"Famiglia di probabili remote origini veneziane, o fiorentine, presente in Calabria da data immemorabile nelle città di Corigliano, Cosenza e Rossano. Vi era certamente già nel XIII secolo. Ebbe in ogni tempo personaggi distintesi per qualità militari e di governo di provincie, per gradi e funzioni del Sovrano Militare Ordine di Malta. Carlo V le concesse il privilegio di inquartare le aquile nere imperiali nello stemma di famiglia. Dal 1400, in diversi tempi, possedette le baronie di Calopezzati, Cirò, Massanova, San Maurello e Zinga, Bocchigliero e Casabona, e poi, nel 1791 Monasterace. Con le attività agricole che comprendevano quelle dell'utilizzo delle radici di liquirizia in propri stabilimenti, e quelle commerciali raggiunse tale potenza che, forse occasionato da un naufragio di veliero addetto al trasporto dell'olio prodotto nei feudi e nelle proprietà burgensatici, si diffuse il detto "cchi l'importa ad Abenante ca s'affuna 'u bastimenti: ca si carrica la Lampa sinne accatta bastimenti!" alludendo all'enorme produzione che si ricavava dall'uliveto nominato Lampa.

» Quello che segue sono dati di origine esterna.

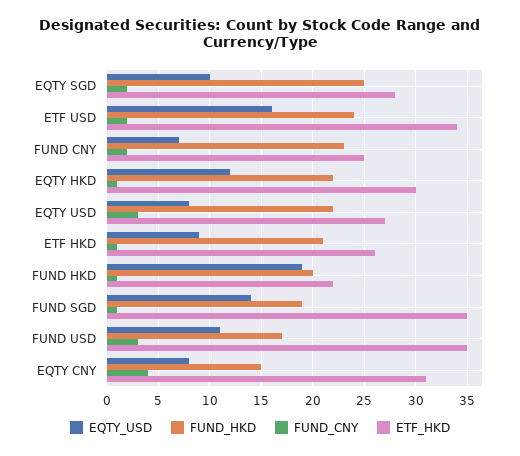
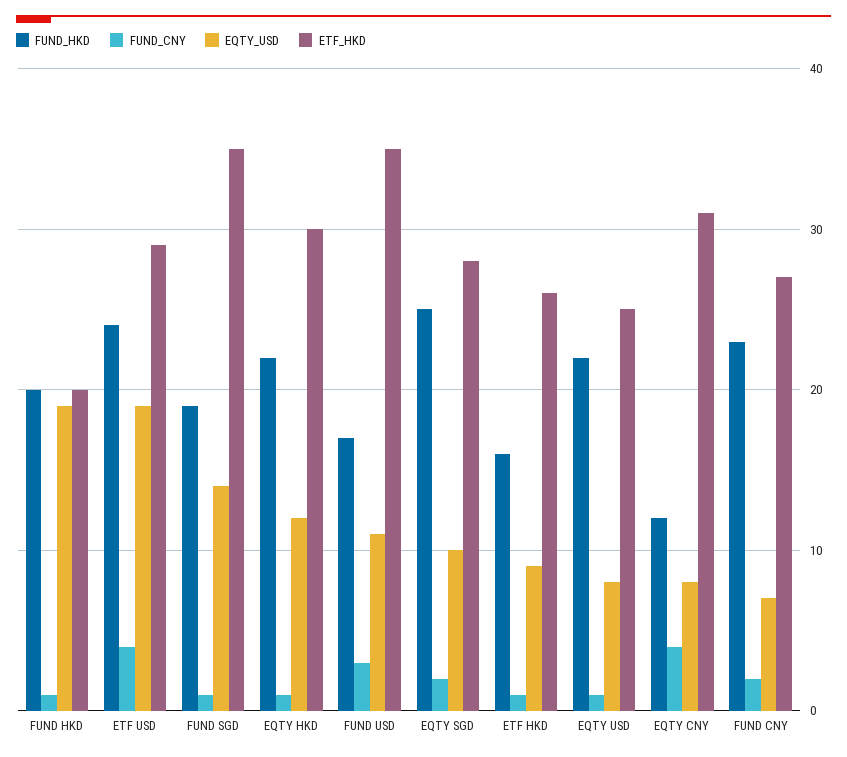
  {
    "EQTY_USD": {
      "EQTY SGD": 10,
-     "ETF USD": 16,
+     "ETF USD": 19,
      "FUND CNY": 7,
      "EQTY HKD": 12,
      "EQTY USD": 8,
      "ETF HKD": 9,
      "FUND HKD": 19,
      "FUND SGD": 14,
      "FUND USD": 11,
      "EQTY CNY": 8
    },
    "FUND_HKD": {
      "EQTY SGD": 25,
      "ETF USD": 24,
      "FUND CNY": 23,
      "EQTY HKD": 22,
      "EQTY USD": 22,
-     "ETF HKD": 21,
+     "ETF HKD": 16,
      "FUND HKD": 20,
      "FUND SGD": 19,
      "FUND USD": 17,
-     "EQTY CNY": 15
+     "EQTY CNY": 12
    },
    "FUND_CNY": {
      "EQTY SGD": 2,
-     "ETF USD": 2,
+     "ETF USD": 4,
      "FUND CNY": 2,
      "EQTY HKD": 1,
-     "EQTY USD": 3,
+     "EQTY USD": 1,
      "ETF HKD": 1,
      "FUND HKD": 1,
      "FUND SGD": 1,
      "FUND USD": 3,
      "EQTY CNY": 4
    },
    "ETF_HKD": {
      "EQTY SGD": 28,
-     "ETF USD": 34,
+     "ETF USD": 29,
-     "FUND CNY": 25,
+     "FUND CNY": 27,
      "EQTY HKD": 30,
-     "EQTY USD": 27,
+     "EQTY USD": 25,
      "ETF HKD": 26,
-     "FUND HKD": 22,
+     "FUND HKD": 20,
      "FUND SGD": 35,
      "FUND USD": 35,
      "EQTY CNY": 31
    }
  }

E' l'unica famiglia della regione che nel corso dei secoli ha stretto alleanze matrimoniali con quasi tutte le casate patrizie della Calabria. Estinta dapprima nel ramo di Cosenza, per cui quello di Rossano intentò causa di reintegra in quel sedile, poi seguita, e scomparso anche questo, sopravvisse in quello di Corigliano".
La documentazione ordinata e inventariata riguarda gli Abenante di Rossano nei secoli XVIII e XIX, che discendono da Barnaba (1660 - 1702), che è il primo a stabilirsi nella città jonica.
Il capostipite della famiglia Martucci è Lorenzo. La documentazione riordinata e inventariata integra l'archivio della famiglia Martucci, imparentatasi con gli Abenante in virtù del matrimonio fra il marchese di Scarfizzi Fabio Martucci e Nicoletta Abenante. Fabio Martucci curerà gli interessi legittimi della famiglia della consorte amministrandone i beni con grande abilità e determinazione, anche attraverso lunghe e onerose liti giudiziarie con vari eredi Abenante.